Lawrence Topman
Critics have no harder job than distinguishing between the thing they’re watching or hearing and the person who made it. The average citizen doesn’t need to do that: Jane Fonda posed atop an enemy tank during the Vietnam War (a decision she regretted), and my dad has refused to see her perform for more than 50 years. A critic can’t think that way. I’ve given positive reviews to actors I believed were creeps and negative reviews to those I enjoyed meeting.

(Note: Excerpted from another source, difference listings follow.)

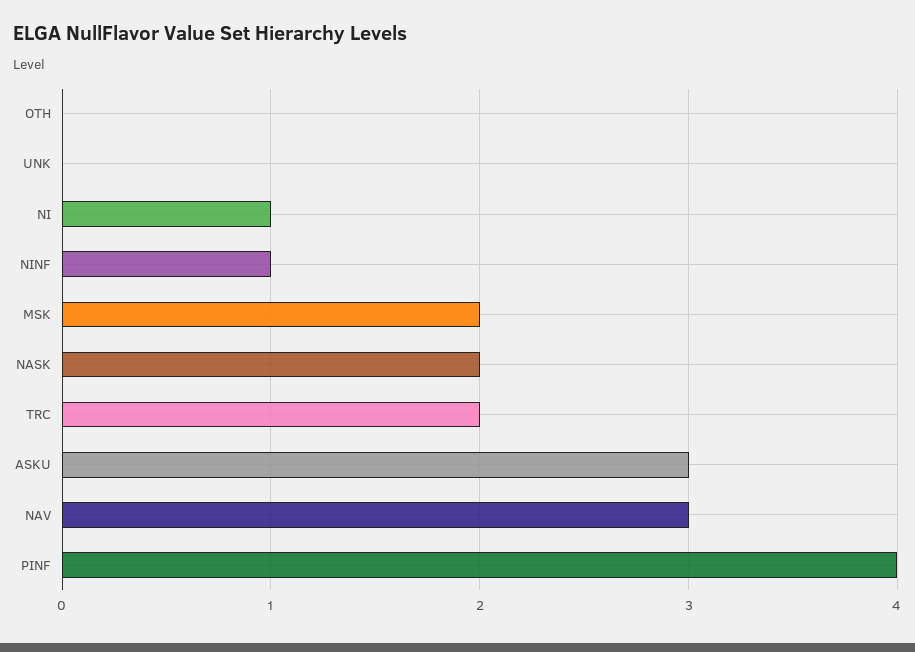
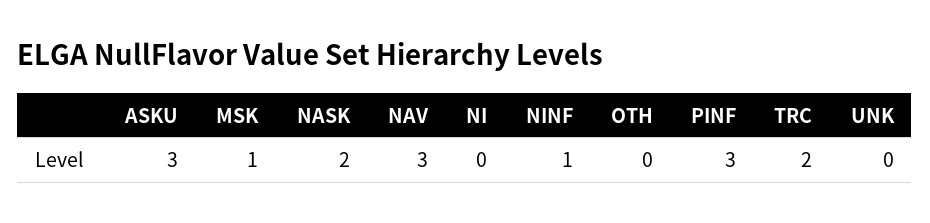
NI: 1 -> 0
MSK: 2 -> 1
PINF: 4 -> 3

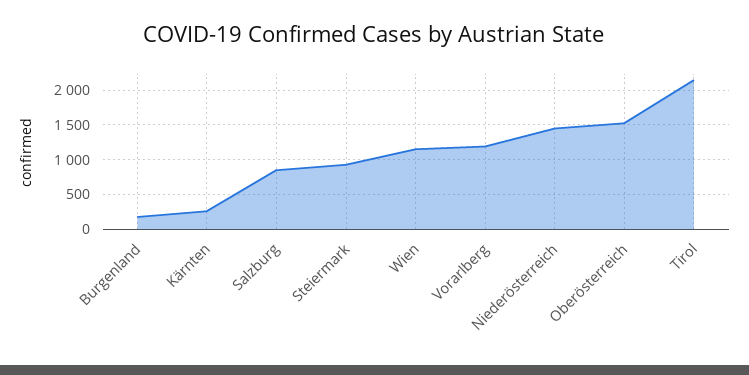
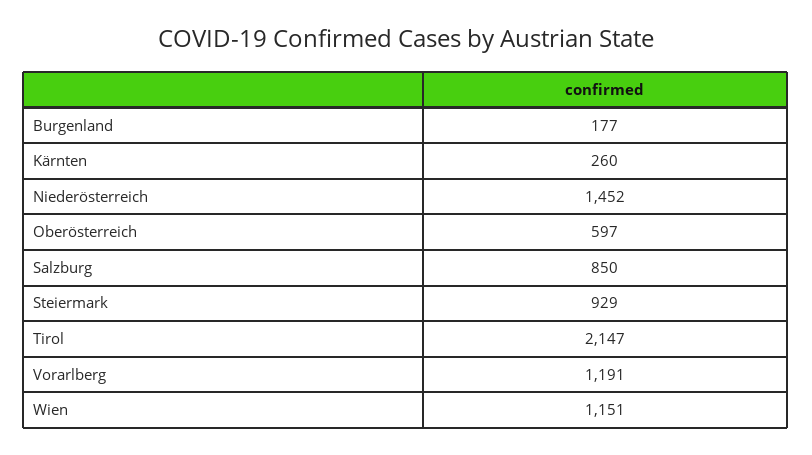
Oberösterreich: 1500 -> 597

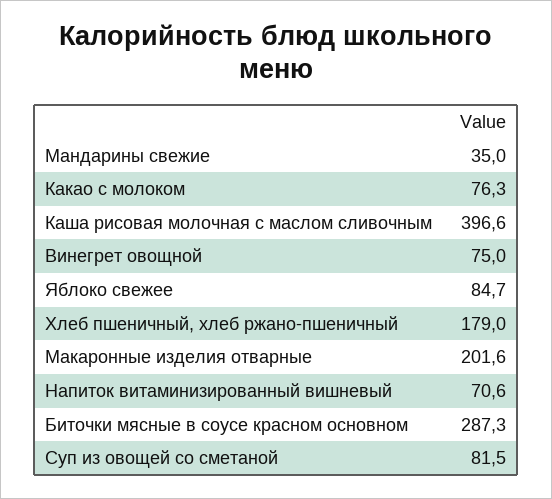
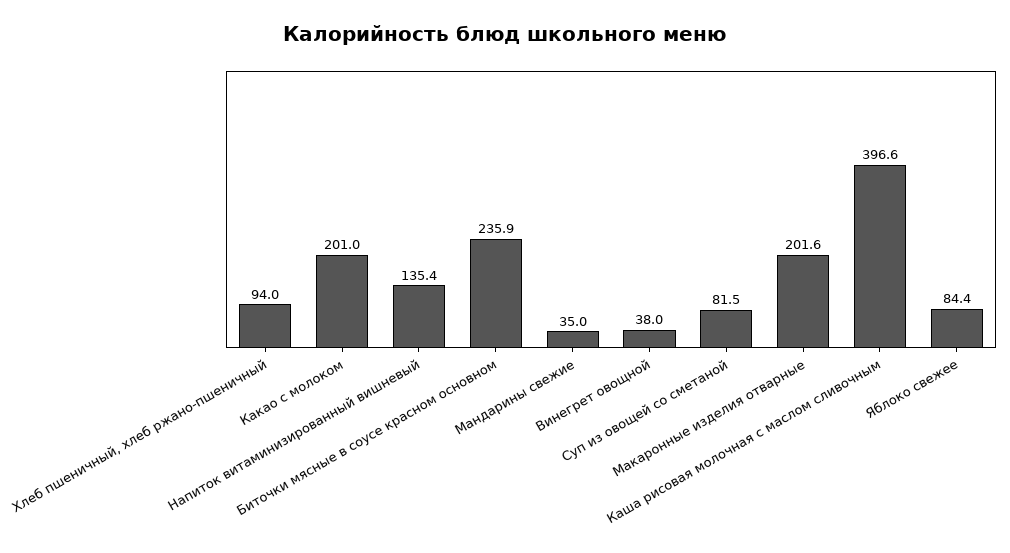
Какао с молоком: 76.3 -> 201
Винегрет овощной: 75 -> 38
Яблоко свежее: 84.7 -> 84.4
Хлеб пшеничный, хлеб ржано-пшеничный: 179 -> 94
Напиток витаминизированный вишневый: 70.6 -> 135.4
Биточки мясные в соусе красном основном: 287.3 -> 235.9

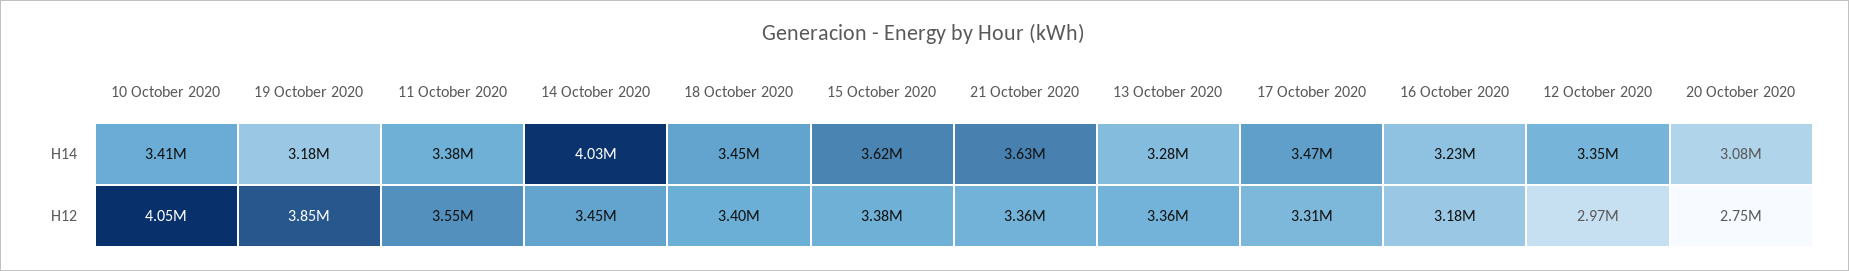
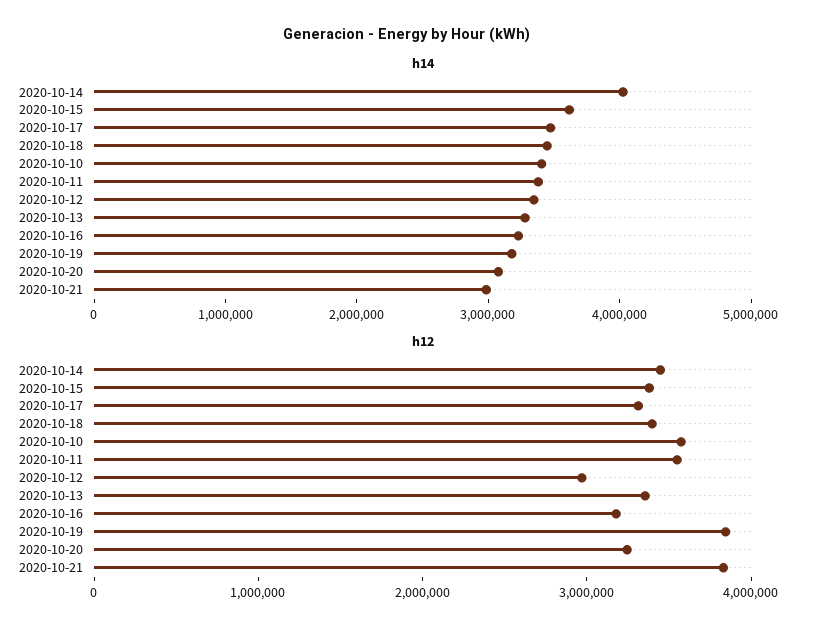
H14, 21 October 2020: 3630000 -> 3000000
H12, 10 October 2020: 4050000 -> 3600000
H12, 21 October 2020: 3360000 -> 3800000
H12, 20 October 2020: 2750000 -> 3200000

The genius and the jerk can coexist in the same brain: Richard Wagner cheated people in business deals, fled debts and responsibilities, treated women badly yet composed music of extraordinary power and beauty. We can be disgusted by his anti-Semitism – which Europeans of his time commonly expressed, and the Nazis blew out of proportion – while being swept up in the nobility of “Lohengrin.”
Classical music seems to encourage this identification of composer with composition. We assume that wild emotions swirled through Berlioz like summer storms, and a graph of his brain would look like his notations for the Symphonie Fantastique. Tchaikovsky wrote heart-on-the-sleeve emotional music, so he must have been a big hot psychological mess.
Shostakovich’s symphonies churn with suppressed terror and hollow happiness, so his stomach must have churned the same way. Beethoven’s music rings with revolutionary ire, spiky wit, love of nature and an indomitable spirit, so those things must also have been true of the man.
To some extent, that’s all accurate. Yet Berlioz wrote the suave opera “Beatrice et Benedict,” Tchaikovsky composed four untroubled orchestra suites, Shostakovich let his lyrical and humorous sides come out in film scores, and Beethoven knocked out dozens of songs (admittedly, on commission) full of light-hearted humor or blandly conventional sentiment.
Where, then do we find Mozart in his music? Is his personality best represented by the gravity of Symphony No. 40, the detached elegance of Piano Concerto No. 27, the weird mix of buffoonery and philosophy in “The Magic Flute,” the sparkling diversions of his serenades, the crude songs, the sonorous grandeur of the Mass in C Minor? Or was his restless mind a musical universe too expansive to measure? I think that’s it. All of his works, the most diverse catalog in history, represent aspects of his extraordinary personality. That’s why I never tire of him.